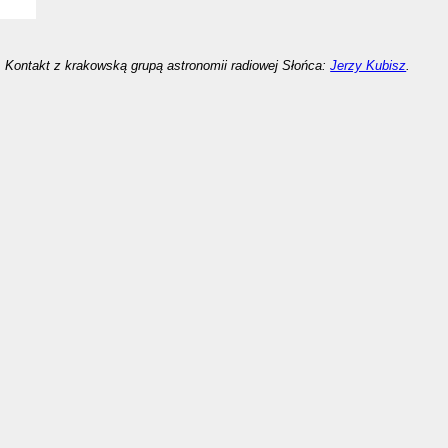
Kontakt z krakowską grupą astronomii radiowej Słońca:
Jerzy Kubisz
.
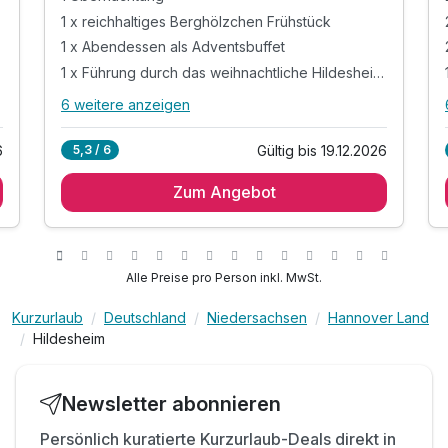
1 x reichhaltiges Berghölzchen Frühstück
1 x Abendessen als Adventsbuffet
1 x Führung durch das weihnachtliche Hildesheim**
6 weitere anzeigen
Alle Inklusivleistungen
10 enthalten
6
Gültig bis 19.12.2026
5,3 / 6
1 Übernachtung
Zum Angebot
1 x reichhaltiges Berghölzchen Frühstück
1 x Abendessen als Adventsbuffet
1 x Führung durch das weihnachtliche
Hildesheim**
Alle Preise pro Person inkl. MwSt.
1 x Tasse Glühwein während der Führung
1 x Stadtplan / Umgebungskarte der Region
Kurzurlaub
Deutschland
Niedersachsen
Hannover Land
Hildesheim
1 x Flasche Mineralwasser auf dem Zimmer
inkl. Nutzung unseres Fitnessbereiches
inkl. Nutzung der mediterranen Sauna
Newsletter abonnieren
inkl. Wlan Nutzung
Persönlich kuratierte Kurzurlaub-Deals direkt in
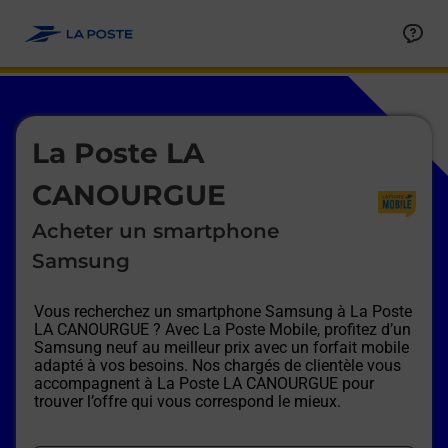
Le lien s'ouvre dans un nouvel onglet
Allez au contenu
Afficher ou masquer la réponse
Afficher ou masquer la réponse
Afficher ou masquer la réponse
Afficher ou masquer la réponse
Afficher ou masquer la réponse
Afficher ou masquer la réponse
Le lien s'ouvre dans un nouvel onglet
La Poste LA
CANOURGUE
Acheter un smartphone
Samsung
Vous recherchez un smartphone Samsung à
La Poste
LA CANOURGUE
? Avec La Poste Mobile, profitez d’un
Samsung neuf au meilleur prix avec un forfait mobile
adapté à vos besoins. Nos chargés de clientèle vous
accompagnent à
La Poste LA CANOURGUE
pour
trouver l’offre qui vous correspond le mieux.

+--

About this exercise: Repeat the records above verbatim, with no pictures in the result.

Answer space:
Kontakt z krakowską grupą astronomii radiowej Słońca:
Jerzy Kubisz
.
1 x reichhaltiges Berghölzchen Frühstück
1 x Abendessen als Adventsbuffet
1 x Führung durch das weihnachtliche Hildesheim**
6 weitere anzeigen
Alle Inklusivleistungen
10 enthalten
6
Gültig bis 19.12.2026
5,3 / 6
1 Übernachtung
Zum Angebot
1 x reichhaltiges Berghölzchen Frühstück
1 x Abendessen als Adventsbuffet
1 x Führung durch das weihnachtliche
Hildesheim**
Alle Preise pro Person inkl. MwSt.
1 x Tasse Glühwein während der Führung
1 x Stadtplan / Umgebungskarte der Region
Kurzurlaub
Deutschland
Niedersachsen
Hannover Land
Hildesheim
1 x Flasche Mineralwasser auf dem Zimmer
inkl. Nutzung unseres Fitnessbereiches
inkl. Nutzung der mediterranen Sauna
Newsletter abonnieren
inkl. Wlan Nutzung
Persönlich kuratierte Kurzurlaub-Deals direkt in
Le lien s'ouvre dans un nouvel onglet
Allez au contenu
Afficher ou masquer la réponse
Afficher ou masquer la réponse
Afficher ou masquer la réponse
Afficher ou masquer la réponse
Afficher ou masquer la réponse
Afficher ou masquer la réponse
Le lien s'ouvre dans un nouvel onglet
La Poste LA
CANOURGUE
Acheter un smartphone
Samsung
Vous recherchez un smartphone Samsung à
La Poste
LA CANOURGUE
? Avec La Poste Mobile, profitez d’un
Samsung neuf au meilleur prix avec un forfait mobile
adapté à vos besoins. Nos chargés de clientèle vous
accompagnent à
La Poste LA CANOURGUE
pour
trouver l’offre qui vous correspond le mieux.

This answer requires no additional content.